Ambulance Employees Australia Queensland spokesman Steve Crow said the continued reliance on overtime was akin to a "pressure cooker" situation. "My concern is how long they can they keep it up," he said. "It's just stupendous - or stupid." Mr Crow said the organisation received daily reports from paramedics about their overtime concerns, particularly in the busy metropolitan regions, compounding their already stressful job. "It is a stressful job," he said. "Our ambos take home a great deal of work on their shoulders."

Emergency Services Minister Pat Purcell said overtime was an integral part of the Ambulance Service's delivery model. Despite the growth in demand, the service reduced its overtime hours "as a result of more efficient and effective work practices and resource development, including matching resources to community demand profiles". "When recalled to duty, paramedics are paid overtime for all time worked," Mr Purcell said. Although the actual overtime hours worked were down 25,332 on last year, the cost was up $1.167 million.

[Available data]:
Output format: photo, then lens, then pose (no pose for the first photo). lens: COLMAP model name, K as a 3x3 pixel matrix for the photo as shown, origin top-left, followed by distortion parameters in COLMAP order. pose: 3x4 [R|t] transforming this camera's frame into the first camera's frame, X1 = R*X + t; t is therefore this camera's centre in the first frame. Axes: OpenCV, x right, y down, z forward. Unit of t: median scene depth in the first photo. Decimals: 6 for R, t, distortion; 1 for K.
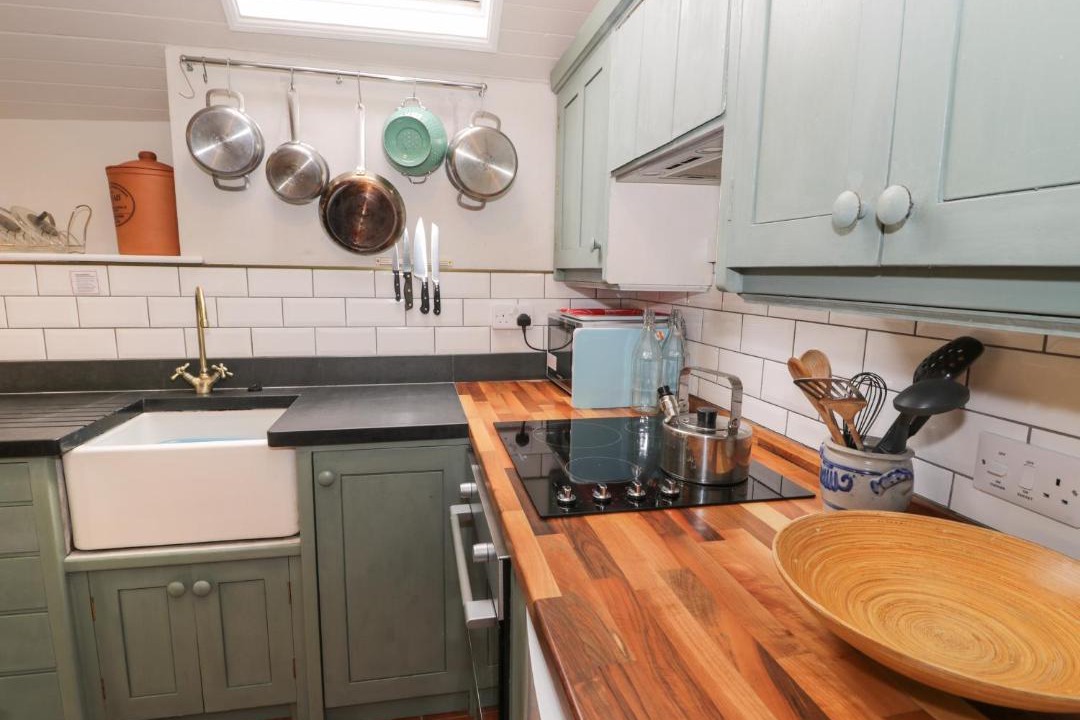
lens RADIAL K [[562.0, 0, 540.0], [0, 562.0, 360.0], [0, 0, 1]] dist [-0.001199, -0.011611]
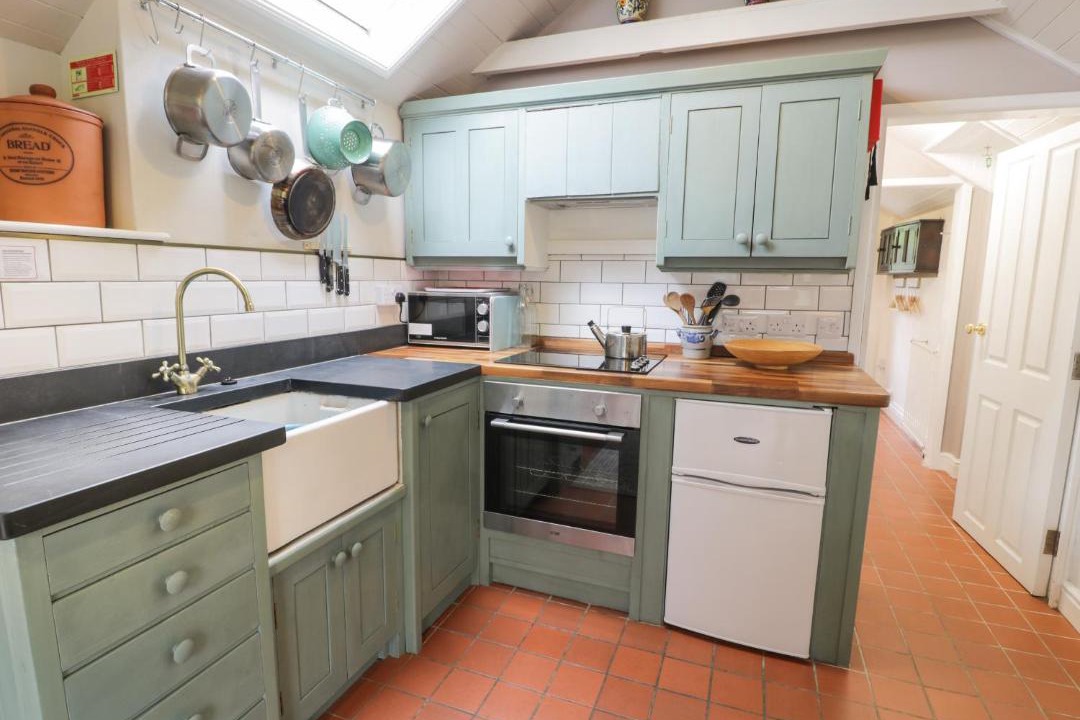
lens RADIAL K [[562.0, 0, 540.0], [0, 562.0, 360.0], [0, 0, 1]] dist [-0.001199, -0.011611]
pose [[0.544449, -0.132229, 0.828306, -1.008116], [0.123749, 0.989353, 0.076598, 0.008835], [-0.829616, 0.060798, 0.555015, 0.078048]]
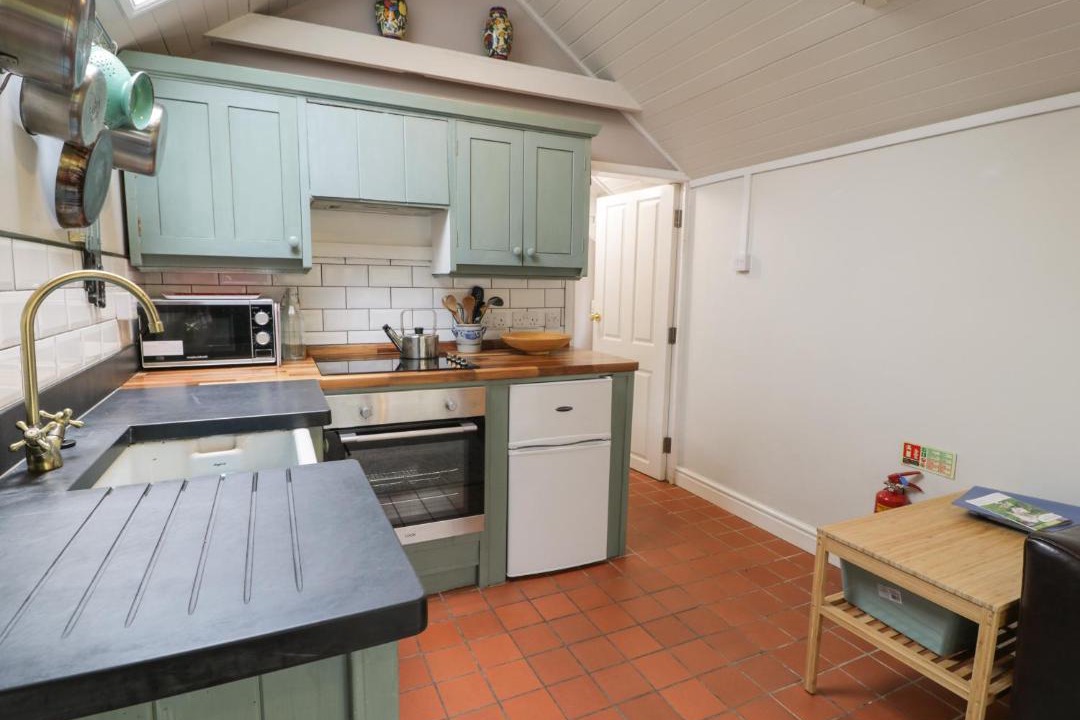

[How to complete this task]: In the text on ambulance overtime, what did Emergency Services Minister Pat Purcell call overtime?

[Exercise result]: An integral part of the Ambulance Service's delivery model.